» **TASK BRIEF**:
Pictures excluded, return every entry exactly, please.

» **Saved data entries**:
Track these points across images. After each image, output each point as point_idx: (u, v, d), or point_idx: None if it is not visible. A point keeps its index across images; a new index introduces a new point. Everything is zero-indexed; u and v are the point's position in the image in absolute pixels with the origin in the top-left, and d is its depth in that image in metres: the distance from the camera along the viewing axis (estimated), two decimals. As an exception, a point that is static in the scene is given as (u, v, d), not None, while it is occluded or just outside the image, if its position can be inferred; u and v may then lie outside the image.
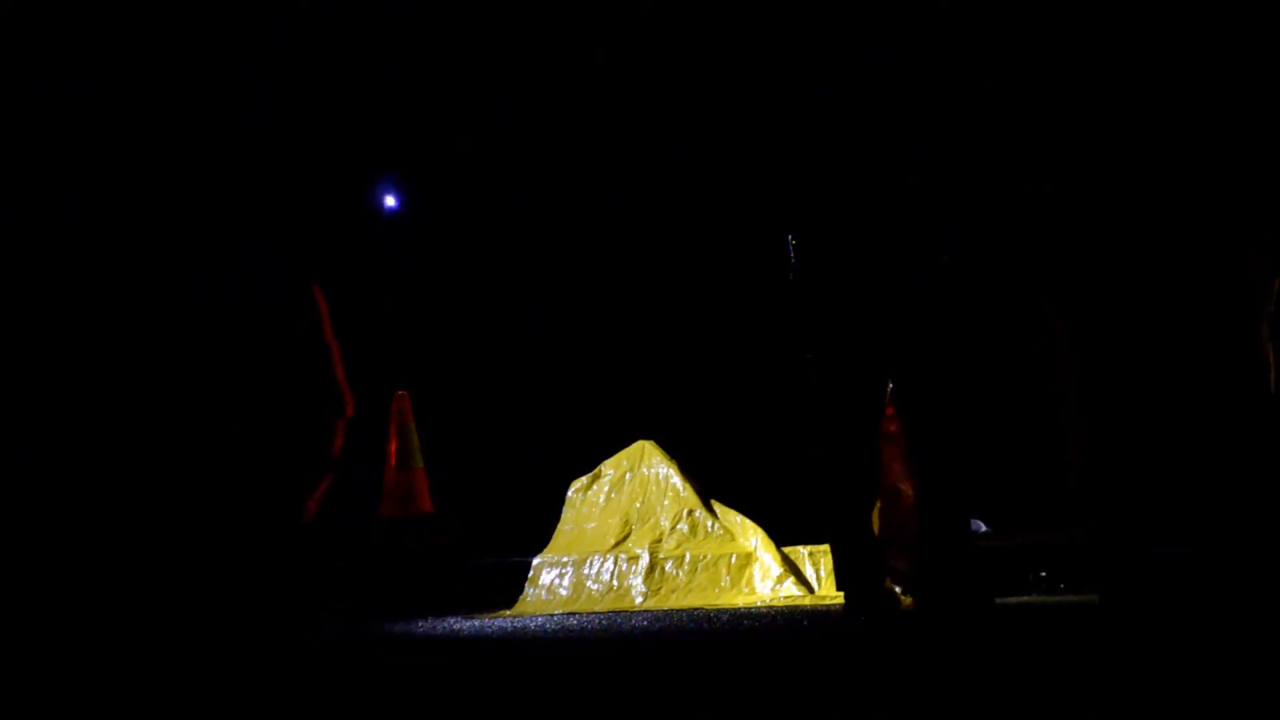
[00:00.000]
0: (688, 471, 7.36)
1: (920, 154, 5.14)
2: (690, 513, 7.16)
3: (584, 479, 7.50)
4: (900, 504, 5.82)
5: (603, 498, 7.41)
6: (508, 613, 6.94)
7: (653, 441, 7.46)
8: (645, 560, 7.00)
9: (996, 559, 6.30)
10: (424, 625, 6.51)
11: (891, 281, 5.18)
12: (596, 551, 7.13)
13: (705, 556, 6.95)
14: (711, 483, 7.42)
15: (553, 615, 6.72)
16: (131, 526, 5.38)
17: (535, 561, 7.21)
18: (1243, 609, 5.18)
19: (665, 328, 8.88)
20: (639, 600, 6.89)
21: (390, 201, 9.13)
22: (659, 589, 6.92)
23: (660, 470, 7.33)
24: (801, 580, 6.75)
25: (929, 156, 5.14)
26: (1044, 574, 6.30)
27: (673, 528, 7.14)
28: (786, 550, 6.88)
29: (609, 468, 7.47)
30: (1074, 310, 6.07)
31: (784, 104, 5.15)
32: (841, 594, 5.47)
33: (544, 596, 7.08)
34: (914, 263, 5.19)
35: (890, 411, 5.48)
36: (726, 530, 7.07)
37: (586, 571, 7.07)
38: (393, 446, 8.07)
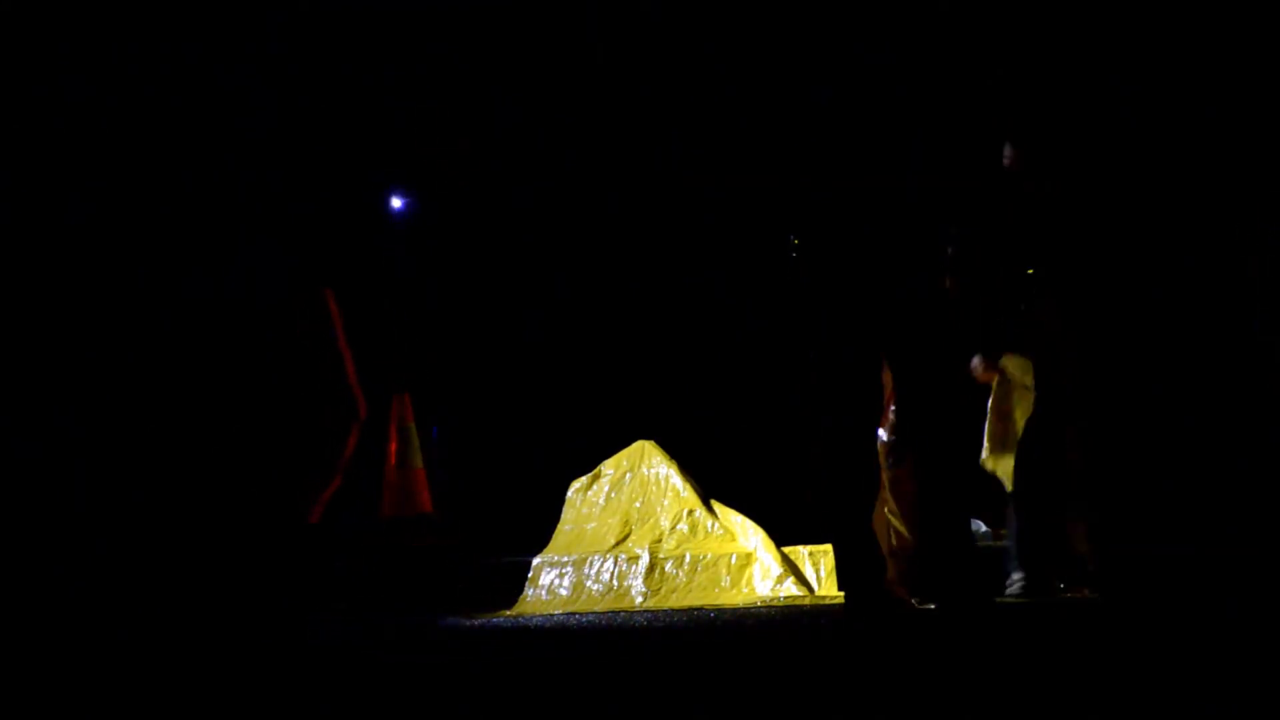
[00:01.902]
0: (688, 471, 7.35)
1: (920, 154, 5.13)
2: (690, 513, 7.15)
3: (584, 479, 7.50)
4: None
5: (603, 498, 7.40)
6: (508, 613, 6.94)
7: (653, 441, 7.46)
8: (645, 560, 6.99)
9: (996, 559, 6.30)
10: (424, 625, 6.51)
11: (891, 281, 5.17)
12: (596, 551, 7.12)
13: (705, 556, 6.95)
14: (711, 483, 7.42)
15: (553, 615, 6.71)
16: (131, 526, 5.38)
17: (535, 561, 7.21)
18: (1243, 609, 5.18)
19: (665, 328, 8.88)
20: (639, 600, 6.88)
21: (396, 203, 9.14)
22: (659, 589, 6.91)
23: (660, 470, 7.33)
24: (801, 580, 6.74)
25: (929, 156, 5.13)
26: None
27: (673, 528, 7.13)
28: (786, 550, 6.87)
29: (609, 468, 7.47)
30: (1074, 310, 6.07)
31: (784, 104, 5.14)
32: (842, 594, 5.47)
33: (544, 596, 7.07)
34: (914, 263, 5.19)
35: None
36: (726, 530, 7.06)
37: (586, 571, 7.06)
38: (393, 446, 8.08)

» **YOUR RESPONSE**:
Track these points across images. After each image, output each point as point_idx: (u, v, d), or point_idx: None if it is not visible. A point keeps its index across images; a new index introduces a new point. Everything is zero-indexed; u and v are the point's position in the image in absolute pixels with the origin in the top-left, and d is its depth in that image in metres: the distance from the camera along the viewing axis (estimated), two decimals. As an exception, a point that is static in the scene is given as (u, v, d), not None, while it is occluded or just outside the image, if its position can be inferred; u and v may then lie outside the image.
[00:00.000]
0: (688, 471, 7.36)
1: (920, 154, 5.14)
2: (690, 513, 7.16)
3: (584, 479, 7.50)
4: (900, 504, 5.82)
5: (603, 498, 7.41)
6: (508, 613, 6.94)
7: (653, 441, 7.46)
8: (645, 560, 7.00)
9: (996, 559, 6.30)
10: (424, 625, 6.51)
11: (891, 281, 5.18)
12: (596, 551, 7.13)
13: (705, 556, 6.95)
14: (711, 483, 7.42)
15: (553, 615, 6.72)
16: (131, 526, 5.38)
17: (535, 561, 7.21)
18: (1243, 609, 5.18)
19: (665, 328, 8.88)
20: (639, 600, 6.89)
21: (390, 201, 9.13)
22: (659, 589, 6.92)
23: (660, 470, 7.33)
24: (801, 580, 6.75)
25: (929, 156, 5.14)
26: (1044, 574, 6.30)
27: (673, 528, 7.14)
28: (786, 550, 6.88)
29: (609, 468, 7.47)
30: (1074, 310, 6.07)
31: (784, 104, 5.15)
32: (841, 594, 5.47)
33: (544, 596, 7.08)
34: (914, 263, 5.19)
35: (890, 411, 5.48)
36: (726, 530, 7.07)
37: (586, 571, 7.07)
38: (393, 446, 8.07)
[00:01.902]
0: (688, 471, 7.35)
1: (920, 154, 5.13)
2: (690, 513, 7.15)
3: (584, 479, 7.50)
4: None
5: (603, 498, 7.40)
6: (508, 613, 6.94)
7: (653, 441, 7.46)
8: (645, 560, 6.99)
9: (996, 559, 6.30)
10: (424, 625, 6.51)
11: (891, 281, 5.17)
12: (596, 551, 7.12)
13: (705, 556, 6.95)
14: (711, 483, 7.42)
15: (553, 615, 6.71)
16: (131, 526, 5.38)
17: (535, 561, 7.21)
18: (1243, 609, 5.18)
19: (665, 328, 8.88)
20: (639, 600, 6.88)
21: (396, 203, 9.14)
22: (659, 589, 6.91)
23: (660, 470, 7.33)
24: (801, 580, 6.74)
25: (929, 156, 5.13)
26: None
27: (673, 528, 7.13)
28: (786, 550, 6.87)
29: (609, 468, 7.47)
30: (1074, 310, 6.07)
31: (784, 104, 5.14)
32: (842, 594, 5.47)
33: (544, 596, 7.07)
34: (914, 263, 5.19)
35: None
36: (726, 530, 7.06)
37: (586, 571, 7.06)
38: (393, 446, 8.08)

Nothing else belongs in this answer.